Serbia had longed for a sting in the tail of a year-long saga in which football has rarely taken precedence, and it arrived in the most devastating of fashions here. Albania had certainly not done enough to win this second Group I meeting between these bitter rivals, the Serbs generally dominating from the 20-minute mark, but a draw would have at least meant that a point in Armenia on Sunday would qualify them for their first major tournament.
When it came, the blow was a double one – Aleksandar Kolarov sidefooting crisply across Etrit Berisha as added time began and then, with Albania in disarray, Adem Ljajic running clear to score confidently and prompt wild celebrations among Serbia’s staff and team-mates in a sullen, eerily silent Elbasan Arena. Albania must now win in Yerevan.
This was set up to be Albania’s biggest party. Qualification for the first time for the finals of a major tournament would have been secured with victory over Serbia, and would have been unthinkably sweet to the thousands of supporters who had made the journey to Elbasan, many of whom had arrived early in the morning. The security operation that had been put in place to avoid any repeats of last year’s abandonment in Belgrade appeared to have been successful in the hours leading up to the game and a similar level of diligence on the pitch would have given Gianni De Biasi’s team a fighting chance of making history.
Albania began like a team keen to cut through any simmering tension. Much of their success in this qualifying campaign has been based on disciplined defending but they were on the front foot early on, finding plenty of space on the flanks and almost profiting when the right-back Andi Lila headed a presentable chance at Vladimir Stojkovic.
It turned out to be a brief flurry.
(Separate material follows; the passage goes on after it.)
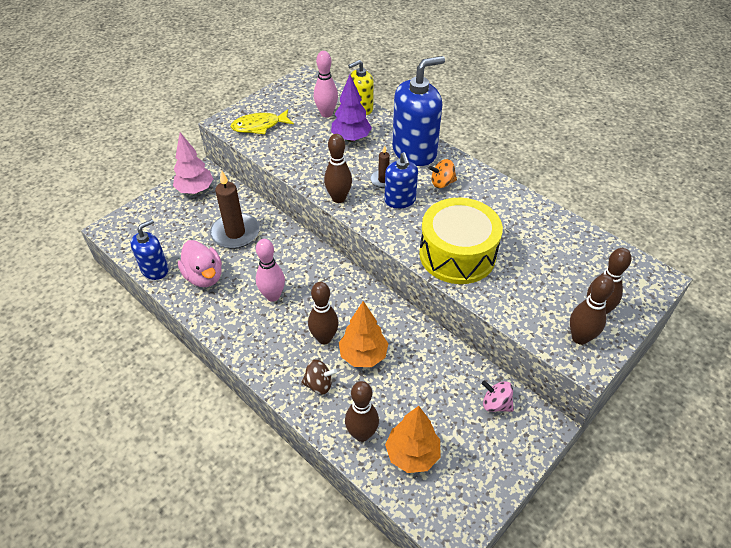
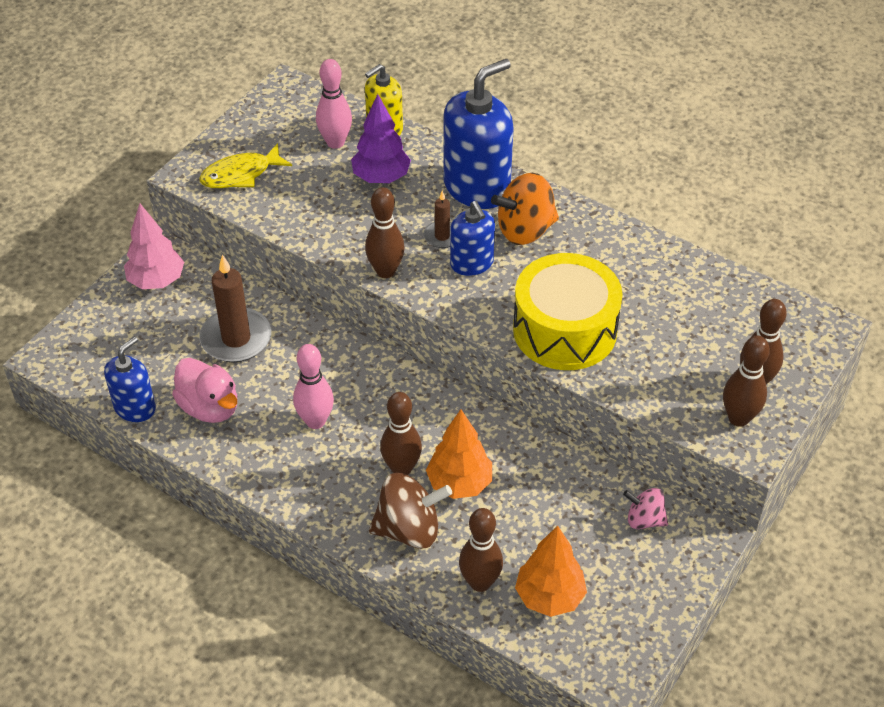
camera: 10 degrees left, 0 degrees up
brown spinning top [301,359,337,395] -> brown spinning top [369,473,452,549], size x1.70
orange spinning top [428,159,457,188] -> orange spinning top [491,173,559,245], size x1.70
This is not a team laden with guile in open play and they struggled to get behind a Serbia side that gradually wrested control. On a man-for-man basis it barely seems credible that the Serbs are bottom of this group and a first flash of quality arrived 22 minutes in, when a clever Dusan Tadic corner to the near post was flicked back to Branislav Ivanovic, whose 12-yard shot was high and profligate.
Little had occurred to raise the crowd’s hackles, although the referee Nicola Rizzoli was obliged to book the Serbia midfielder Luka Milivojevic in the third minute. The dark-clad figures of a sniper and two spotters could just be made out on top of one of the buildings surrounding the stadium but the only semblances to controversy were the crowd’s chants in support of Ismael Morina, who piloted the drone that interrupted last year’s fixture but watched this match – if he was lucky – from a police cell. The stadium was full to its 12,800 capacity apart from a conspicuous bank of seats among the ultras whose number roughly matched the 30 tickets seized from Morina on Wednesday morning.
An atmosphere that felt more nervous than combustible would not have improved if a shot by Ljajic, deflected past Berisha eight minutes before half-time, had been allowed to stand. Instead Rizzoli correctly ruled that Tadic, sliding along a sodden surface, had fouled Berisha; an altercation ensured inside the six-yard box but with little genuine appetite for prolonged rancour.
Serbia, technically superior and rarely missing a defensive header when balls were aimed towards the lone striker Bekim Balaj, had skillfully removed the sting from the occasion, perhaps aided by the sheets of rain that pounded a stadium exposed to the elements. It was noticeable, too, that the security operation appeared to have succeeded in preventing any flares from being brought into the ground.
In truth this had developed into a tame affair, any challenges niggly rather than laced with the menace that had been obvious in Belgrade even before the match was halted. Albania started the second half with renewed vigour, the captain Lorik Cana taking down a corner and shooting wide from 15 yards before a low Taulant Xhala cross-shot from the right was not far from being deflected into the Serbian goal.
Serbia’s composure was eroded when Ivanovic, who had enjoyed a comfortable night at centre-back, was substituted after appearing to pull his hamstring. Dusko Tosic replaced him but the reorganisation had little negative effect until 13 minutes from time, when the Albania substitute Sokol Cikalleshi ran into the area and – with Ermir Lenjani in a seemingly better position to his left – forced a fine one-handed save from Stojkovic. From the resulting corner, Cana leapt high at the far post but could only clear the crossbar.
These had been comfortably the home side’s best chances of the game. News that Portugal had taken the lead over Denmark confirmed that converting the next one would almost certainly take Albania through. But no late barrage materialised and instead it was Kolarov, stealing in from an angle to finish with characteristic crispness, who caused jaws to drop before Ljajic chipped in to complete the victory. The stadium was struck dumb.